• Records for processing:
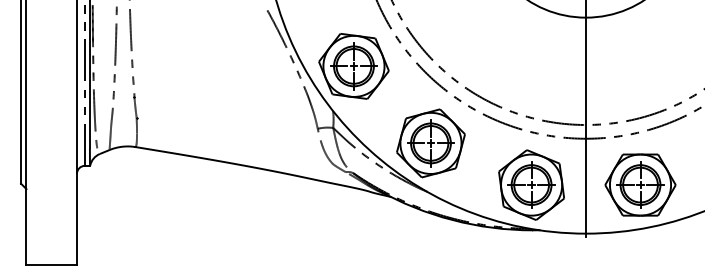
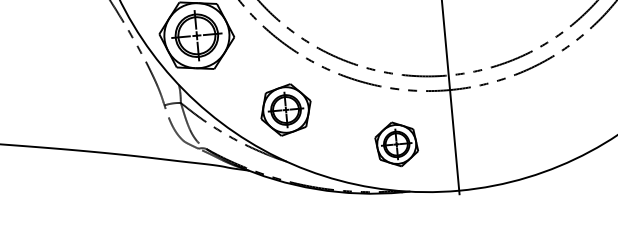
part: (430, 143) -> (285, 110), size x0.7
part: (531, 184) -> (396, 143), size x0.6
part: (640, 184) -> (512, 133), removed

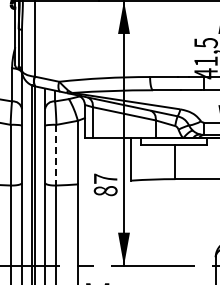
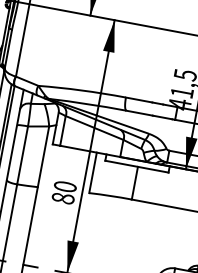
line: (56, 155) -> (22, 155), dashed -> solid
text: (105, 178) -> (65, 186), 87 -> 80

• About this task: Find every line above where the word "part" occurs, and copy that line.

• Output below:
part: (430, 143) -> (285, 110), size x0.7
part: (531, 184) -> (396, 143), size x0.6
part: (640, 184) -> (512, 133), removed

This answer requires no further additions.